4 Tbsp - Melter Butter

1 Bottle - Good Caramel

Clip - to secure the bag to the side of the pot

1 Kitchen Torch - you can get this at your local cooking store, or use one from any home building store.


If you have a sous vide tool, this is when you want to set the temp and get your water warmed. If you’re using a pot, you can do the same, bringing the water to a simmer at the desired 180F. Peel your apples and using a melon baller or cookie scoop, making as many spheres as you can. You’ll want to act fast with this step, so the apples don’t begin to brown. If you need, you can temporarily put them in a lemon water ice bath.

When your spheres are ready, put them in a bag or baggie and pour in the Sake, Syrup & FigBrew then give it a gentle shake. The next step requires you to get as much air as possible out of the bag.

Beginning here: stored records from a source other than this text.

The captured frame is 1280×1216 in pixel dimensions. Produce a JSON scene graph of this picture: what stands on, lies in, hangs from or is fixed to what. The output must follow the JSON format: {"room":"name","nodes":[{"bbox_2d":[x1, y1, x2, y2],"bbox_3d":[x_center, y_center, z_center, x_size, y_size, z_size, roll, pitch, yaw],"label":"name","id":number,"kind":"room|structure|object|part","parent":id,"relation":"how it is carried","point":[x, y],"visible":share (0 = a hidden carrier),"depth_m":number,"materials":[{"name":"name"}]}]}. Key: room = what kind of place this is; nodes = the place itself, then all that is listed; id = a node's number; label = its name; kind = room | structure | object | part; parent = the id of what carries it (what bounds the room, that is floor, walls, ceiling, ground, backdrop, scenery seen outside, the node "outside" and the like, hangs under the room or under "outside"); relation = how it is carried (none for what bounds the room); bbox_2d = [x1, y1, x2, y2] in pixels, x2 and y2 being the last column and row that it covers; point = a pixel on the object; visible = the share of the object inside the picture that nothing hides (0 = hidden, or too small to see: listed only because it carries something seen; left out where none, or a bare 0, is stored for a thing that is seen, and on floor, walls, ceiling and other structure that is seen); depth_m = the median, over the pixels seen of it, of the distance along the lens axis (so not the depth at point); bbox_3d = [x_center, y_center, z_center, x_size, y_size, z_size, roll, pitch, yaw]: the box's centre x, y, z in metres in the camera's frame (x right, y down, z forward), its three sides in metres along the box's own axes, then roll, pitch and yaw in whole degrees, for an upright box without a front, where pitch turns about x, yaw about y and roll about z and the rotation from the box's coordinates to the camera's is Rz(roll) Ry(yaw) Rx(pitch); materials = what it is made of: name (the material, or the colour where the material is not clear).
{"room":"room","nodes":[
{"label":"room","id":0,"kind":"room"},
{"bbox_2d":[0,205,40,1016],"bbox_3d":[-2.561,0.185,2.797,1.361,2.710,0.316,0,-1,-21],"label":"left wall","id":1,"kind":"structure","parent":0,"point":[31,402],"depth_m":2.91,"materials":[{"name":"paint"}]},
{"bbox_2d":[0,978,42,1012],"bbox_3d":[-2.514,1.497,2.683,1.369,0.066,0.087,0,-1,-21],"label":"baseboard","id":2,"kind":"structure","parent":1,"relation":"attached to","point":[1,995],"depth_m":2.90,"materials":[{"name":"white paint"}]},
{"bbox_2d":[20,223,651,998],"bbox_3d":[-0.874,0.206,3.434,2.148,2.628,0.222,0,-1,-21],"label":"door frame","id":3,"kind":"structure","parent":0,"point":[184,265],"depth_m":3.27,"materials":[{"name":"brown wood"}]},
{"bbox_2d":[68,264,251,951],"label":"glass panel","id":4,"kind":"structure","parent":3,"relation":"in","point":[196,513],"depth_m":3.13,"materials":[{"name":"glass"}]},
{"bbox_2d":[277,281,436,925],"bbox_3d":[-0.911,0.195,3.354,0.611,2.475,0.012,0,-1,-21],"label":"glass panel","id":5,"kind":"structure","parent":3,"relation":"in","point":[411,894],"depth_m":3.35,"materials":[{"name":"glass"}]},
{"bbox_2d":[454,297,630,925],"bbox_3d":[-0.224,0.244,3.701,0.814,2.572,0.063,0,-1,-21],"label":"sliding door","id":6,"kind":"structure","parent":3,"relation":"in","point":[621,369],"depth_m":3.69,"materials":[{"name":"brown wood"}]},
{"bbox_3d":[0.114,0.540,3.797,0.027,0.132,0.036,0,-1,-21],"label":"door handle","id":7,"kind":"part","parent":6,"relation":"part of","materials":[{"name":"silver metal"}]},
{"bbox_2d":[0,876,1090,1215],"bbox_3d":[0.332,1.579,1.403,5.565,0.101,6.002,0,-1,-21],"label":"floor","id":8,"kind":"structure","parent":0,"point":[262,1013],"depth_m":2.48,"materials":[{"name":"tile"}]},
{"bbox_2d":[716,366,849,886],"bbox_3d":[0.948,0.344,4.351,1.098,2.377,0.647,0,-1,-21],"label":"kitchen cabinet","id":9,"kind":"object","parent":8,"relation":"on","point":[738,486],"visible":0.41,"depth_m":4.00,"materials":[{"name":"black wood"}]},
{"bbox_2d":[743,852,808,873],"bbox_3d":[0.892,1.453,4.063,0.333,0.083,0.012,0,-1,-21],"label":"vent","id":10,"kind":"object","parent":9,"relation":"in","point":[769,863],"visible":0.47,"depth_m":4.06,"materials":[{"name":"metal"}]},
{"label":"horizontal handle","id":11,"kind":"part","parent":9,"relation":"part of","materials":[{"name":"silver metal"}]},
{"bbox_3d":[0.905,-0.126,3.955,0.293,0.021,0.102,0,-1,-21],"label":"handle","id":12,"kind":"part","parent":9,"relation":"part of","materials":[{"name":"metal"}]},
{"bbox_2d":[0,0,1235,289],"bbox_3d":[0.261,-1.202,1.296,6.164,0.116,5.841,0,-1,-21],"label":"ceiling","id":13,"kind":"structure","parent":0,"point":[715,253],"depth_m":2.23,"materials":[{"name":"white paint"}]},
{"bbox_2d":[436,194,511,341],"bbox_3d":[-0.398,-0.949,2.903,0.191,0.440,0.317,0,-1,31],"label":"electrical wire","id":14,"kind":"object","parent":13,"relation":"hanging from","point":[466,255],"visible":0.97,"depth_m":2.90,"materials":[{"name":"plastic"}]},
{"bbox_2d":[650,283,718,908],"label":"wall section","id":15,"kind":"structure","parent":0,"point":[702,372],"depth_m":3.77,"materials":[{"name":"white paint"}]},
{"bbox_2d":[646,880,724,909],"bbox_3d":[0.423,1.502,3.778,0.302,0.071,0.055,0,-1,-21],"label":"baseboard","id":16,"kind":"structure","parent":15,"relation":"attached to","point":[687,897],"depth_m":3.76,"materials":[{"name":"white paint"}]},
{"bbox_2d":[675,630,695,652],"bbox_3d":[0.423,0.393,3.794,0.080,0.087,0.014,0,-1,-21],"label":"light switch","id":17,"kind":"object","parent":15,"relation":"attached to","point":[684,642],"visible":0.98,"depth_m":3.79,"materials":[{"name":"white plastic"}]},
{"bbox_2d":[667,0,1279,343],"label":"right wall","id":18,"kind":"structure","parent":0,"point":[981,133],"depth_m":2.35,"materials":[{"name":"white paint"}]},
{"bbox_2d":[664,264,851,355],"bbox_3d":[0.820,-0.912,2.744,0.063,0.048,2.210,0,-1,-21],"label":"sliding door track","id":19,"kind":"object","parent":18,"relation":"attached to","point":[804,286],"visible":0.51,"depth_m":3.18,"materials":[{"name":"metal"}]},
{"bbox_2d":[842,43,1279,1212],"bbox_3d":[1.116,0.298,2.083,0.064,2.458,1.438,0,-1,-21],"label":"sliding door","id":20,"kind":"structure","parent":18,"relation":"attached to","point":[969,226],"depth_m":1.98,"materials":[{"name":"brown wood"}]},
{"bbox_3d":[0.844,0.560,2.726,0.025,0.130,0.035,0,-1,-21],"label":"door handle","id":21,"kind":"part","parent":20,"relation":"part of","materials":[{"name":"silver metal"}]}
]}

The easiest way I’ve found is to set the bag into the water then gently push it into the water using a larger spoon. As the apples move further into the water the air will be pushed out of the bag, allowing you to seal it at the top. This is vital so the apples will cook, rather than float to the top.

Once your water reaches temp, use your clip and secure your apple bag to the side of the pot. If you’re using a sauce or stock pot, you’ll need to keep a close eye on the apples, so they don’t overcook. When the apples are finished cooking, take them out of the water and open the bag, making sure you retain the liquid inside the bag. You’re going to use this to baste and glaze the apple before torching and serving.

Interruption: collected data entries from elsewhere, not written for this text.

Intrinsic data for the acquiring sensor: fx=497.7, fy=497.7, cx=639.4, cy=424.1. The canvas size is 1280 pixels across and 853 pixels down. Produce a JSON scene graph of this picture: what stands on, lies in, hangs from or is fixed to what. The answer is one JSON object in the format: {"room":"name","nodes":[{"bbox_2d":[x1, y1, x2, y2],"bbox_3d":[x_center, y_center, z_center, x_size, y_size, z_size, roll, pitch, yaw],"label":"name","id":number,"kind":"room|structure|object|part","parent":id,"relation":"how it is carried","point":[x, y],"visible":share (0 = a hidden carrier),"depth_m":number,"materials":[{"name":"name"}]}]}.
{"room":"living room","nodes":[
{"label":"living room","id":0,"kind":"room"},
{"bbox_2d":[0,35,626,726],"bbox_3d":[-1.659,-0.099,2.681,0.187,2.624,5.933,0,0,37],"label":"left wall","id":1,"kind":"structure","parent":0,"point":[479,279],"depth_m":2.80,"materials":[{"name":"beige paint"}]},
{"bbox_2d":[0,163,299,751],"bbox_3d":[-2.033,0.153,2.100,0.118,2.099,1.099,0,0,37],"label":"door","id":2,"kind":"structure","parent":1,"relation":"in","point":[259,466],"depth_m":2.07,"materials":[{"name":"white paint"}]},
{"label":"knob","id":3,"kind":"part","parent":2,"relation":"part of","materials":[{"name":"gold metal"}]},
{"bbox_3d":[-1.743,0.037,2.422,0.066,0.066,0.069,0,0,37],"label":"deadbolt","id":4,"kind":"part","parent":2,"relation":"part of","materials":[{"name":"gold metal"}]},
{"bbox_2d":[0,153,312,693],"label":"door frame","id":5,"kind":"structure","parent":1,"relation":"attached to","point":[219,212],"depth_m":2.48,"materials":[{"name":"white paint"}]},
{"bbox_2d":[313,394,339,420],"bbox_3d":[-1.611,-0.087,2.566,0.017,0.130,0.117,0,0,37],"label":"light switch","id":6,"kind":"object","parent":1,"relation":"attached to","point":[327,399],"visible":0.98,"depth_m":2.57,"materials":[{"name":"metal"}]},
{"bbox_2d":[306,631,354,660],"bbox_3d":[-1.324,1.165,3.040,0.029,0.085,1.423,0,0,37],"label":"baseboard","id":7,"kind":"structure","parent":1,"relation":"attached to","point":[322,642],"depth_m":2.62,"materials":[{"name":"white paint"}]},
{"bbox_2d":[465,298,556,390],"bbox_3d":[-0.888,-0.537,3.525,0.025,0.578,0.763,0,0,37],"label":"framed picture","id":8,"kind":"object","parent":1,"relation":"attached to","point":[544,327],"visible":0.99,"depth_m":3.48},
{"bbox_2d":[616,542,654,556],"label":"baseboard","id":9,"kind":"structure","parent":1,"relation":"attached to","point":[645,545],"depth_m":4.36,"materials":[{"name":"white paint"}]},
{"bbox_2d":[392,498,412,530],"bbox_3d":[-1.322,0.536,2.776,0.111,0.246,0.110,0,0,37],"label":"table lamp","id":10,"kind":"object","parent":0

While your apples cook, take your crackers and crumbs and combine with the sugar. Mix well and add the melted butter. You can also give them a toss in a warm pan to add more flavor.

Now that your apples are out of the bag, you can use a sharp knife to cut slits on top of the spheres, just like you would a Hasselback Potato! They’re a bit fragile, so be careful with them! Once the cuts have been made, using a spoon, baste the top of the apple spheres and then follow up with the torch. You want to caramelize the sugars on top which gives it more flavor and adds to the visual appearance.

Now you’re ready to plate! Spoon the crumb mixture into the center of the plate/bowl. Using an offset spatula, place the apple spheres on the crumbs, then add more of the Sake/Coconut Syrup liquid. Finally, gently pour the caramel around the crumbs and finish with a velvet quenelle of your favorite ice cream!

I promise…if you love apple pie, you’re going to love this!